I’ve been working in restaurant management for most of my career. Recently, a young lady came in to apply for a job at my location. “Do you know who I am?” I asked. “You worked for me for four years,” I said. I showed her my ID and she was so happy about how I looked she started crying and gave me a big hug.

I’ve actually become a bit of a celebrity, appearing on the Today show and the area news.About a week after I appeared locally,I was shopping for groceries and bought a lot of Atkins products. I started talking to the manager, who happened to be at the register, and I asked her if low-carb products were selling. “Can’t keep it on the shelves since that guy from around here was on TV.”“I’m that guy,”I said,and she asked me for my autograph!

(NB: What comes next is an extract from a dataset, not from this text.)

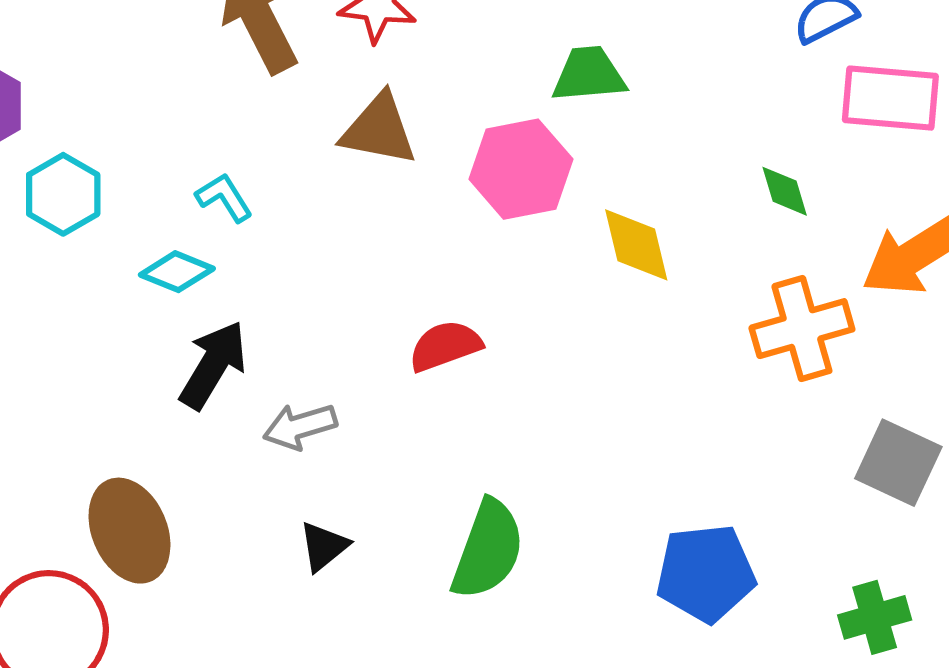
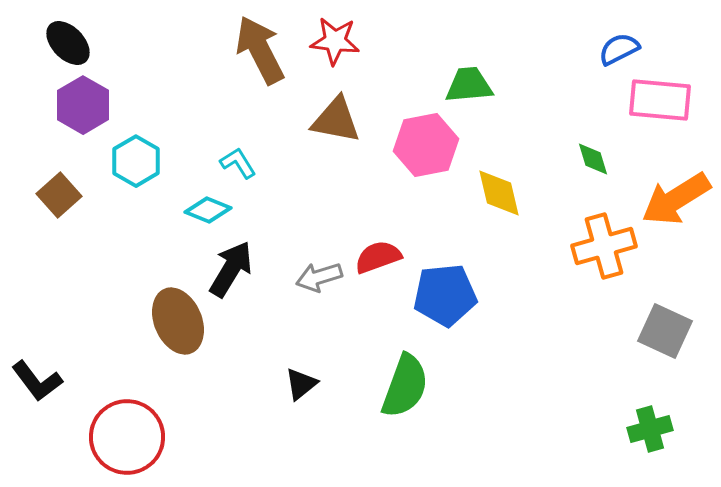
gray arrow: (300, 426) -> (319, 277), moved
brown ellipse: (129, 531) -> (178, 321), moved
blue pentagon: (706, 573) -> (445, 295), moved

I have helped counsel about 100 people through the approach. Everybody who does Atkins—and does it right—loses weight. I’ve turned into a walking carb-counter. I help other people find the hidden carbs in what they have been eating.“You can lie to everybody, but you can’t lie to yourself,” I tell them. My three kids are really proud of me.When my youngest, a nine-year-old, sees an old picture of me, she can’t remember that I looked so fat. Diabetes, heart attack, stroke—I might not be here for my kids today if it wasn’t for Atkins.

 

Note: Your individual results may vary from those reported here. As stated previously, Atkins recommends initial laboratory evaluation and subsequent follow-up in conjunction with your health care provider.